Alors que les derniers soldats français quittent le Niger, les premiers officiels russes sont déjà accueillis par la junte d’Abdourahamane Tiani. Lundi 4 décembre, le général arrivé au pouvoir par un coup d’Etat il y a quatre mois a reçu avec tous les honneurs le vice-ministre de la défense russe, le colonel général Iounous-bek Evkourov. La visite d’un membre du gouvernement russe est inédite depuis le putsch.
Comme l’ont fait avant eux les putschistes qui sont à la tête du Mali et du Burkina Faso, les nouveaux maîtres du Niger ont annoncé le « renforcement de la coopération dans le domaine de la défense » avec Moscou. Si un « protocole » a été signé, le contenu de ce dernier reste « secret-défense », précise un conseiller du gouvernement. Iounous-bek Evkourov a également rencontré le ministre de la défense nigérien, considéré comme le deuxième homme fort du pays, le général Salifou Mody.
Dans le même temps, le Niger a rompu avec un de ses plus importants partenaires occidentaux. Dans une note adressée lundi à la délégation de l’Union européenne à Niamey, il a dénoncé les deux accords encadrant l’appui européen aux forces de défense et de sécurité nigériennes. L’Eucap Sahel, la mission civile d’environ 130 hommes créée en 2012 pour épauler les forces de sécurité aux frontières du pays, et l’EUMPM, la mission militaire installée sur place depuis 2022 pour aider les soldats nigériens à lutter contre le terrorisme, sont priées de plier bagage.
Un divorce de plus
Fin novembre, les autorités nigériennes avaient mis un terme à l’un des principaux piliers de la coopération européenne en Afrique, en abrogeant une loi qui pénalisait le trafic illicite de migrants. « C’est l’UE qui a suspendu sa coopération sécuritaire avec nous, après le coup d’Etat. Comme ils ne veulent plus de nous, nous non plus nous ne voulons plus d’eux, souligne le conseiller gouvernemental cité plus haut. Nos alliances avec l’Occident ont primé depuis la colonisation et ne nous ont pas porté bonheur. Il faut s’en débarrasser et se rapprocher d’autres pays. »

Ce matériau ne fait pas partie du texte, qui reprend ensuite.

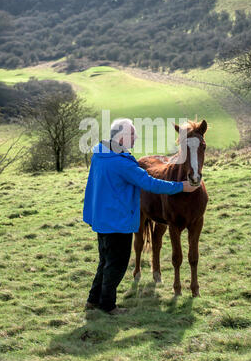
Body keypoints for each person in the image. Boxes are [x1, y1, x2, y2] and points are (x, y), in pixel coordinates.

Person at [83, 118, 200, 315]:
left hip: (101, 217)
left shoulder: (100, 154)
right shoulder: (121, 163)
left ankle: (93, 301)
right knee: (117, 264)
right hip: (117, 220)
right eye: (132, 134)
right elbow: (150, 183)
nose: (136, 137)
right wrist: (182, 187)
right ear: (120, 138)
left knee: (104, 261)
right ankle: (108, 306)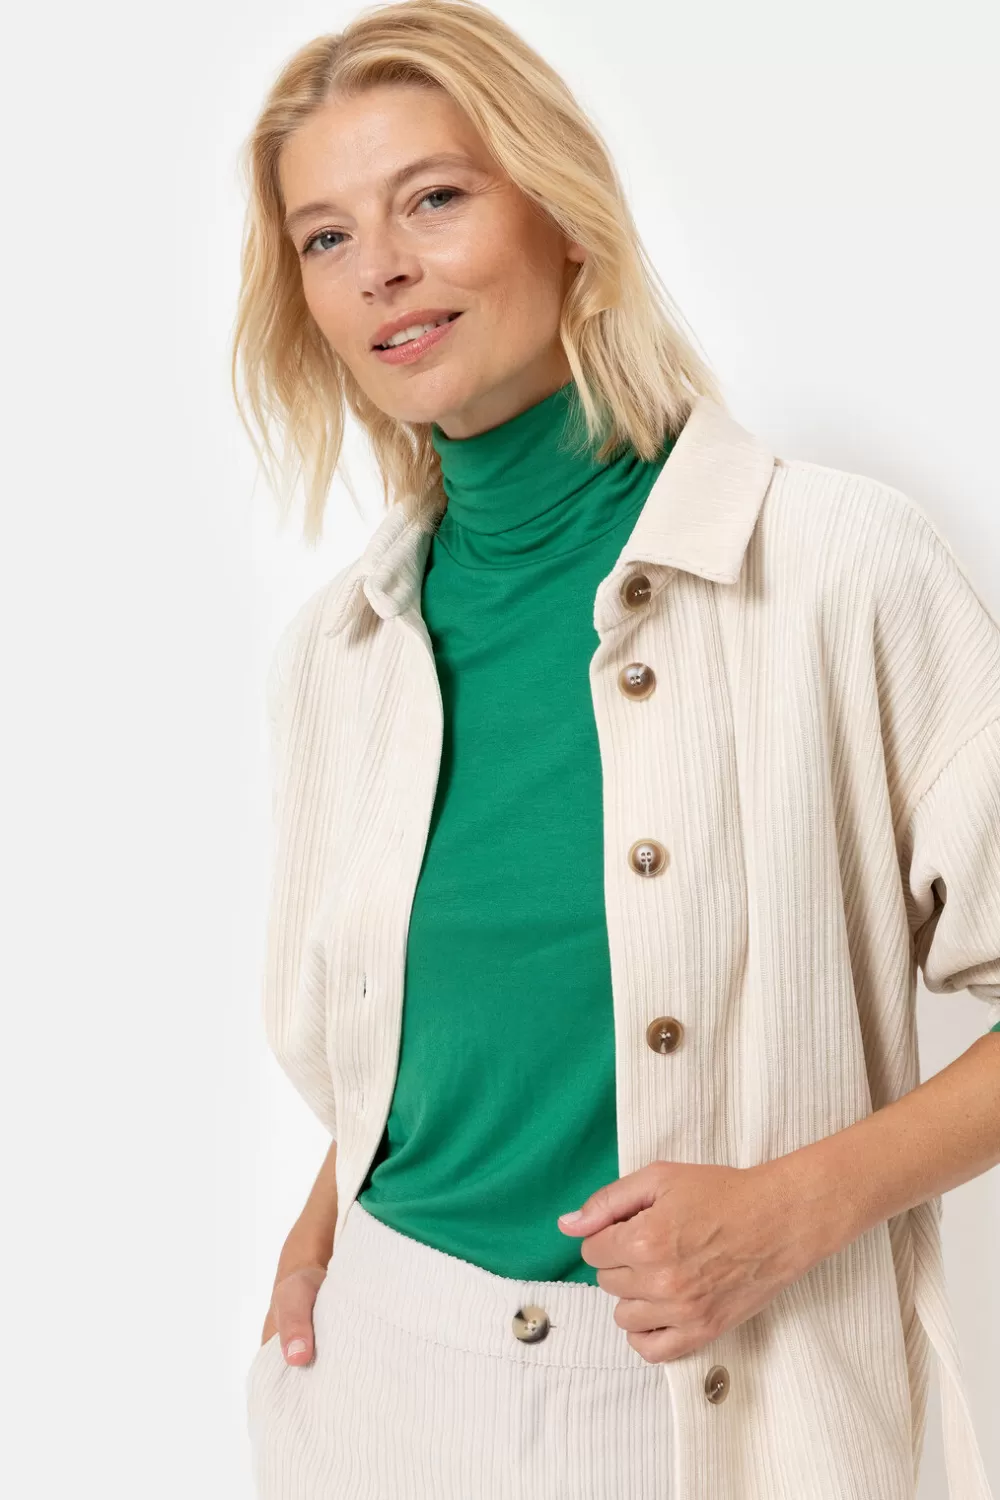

Un divorce de plus après celui d’avec la France, alliée du président renversé, Mohamed Bazoum, qui est toujours détenu par les militaires au pouvoir. Dès le mois d’août, la junte a exigé le renvoi de l’ambassadeur de France, Sylvain Itté, et demandé le retrait des 1 500 soldats français. Pas supplémentaire : mardi, le Niger a, avec le Mali, dénoncé les accords signés dans les années 1960 et 1970 avec Paris qui évitent que les particuliers et les entreprises français installés dans ces pays du Sahel soient imposés deux fois.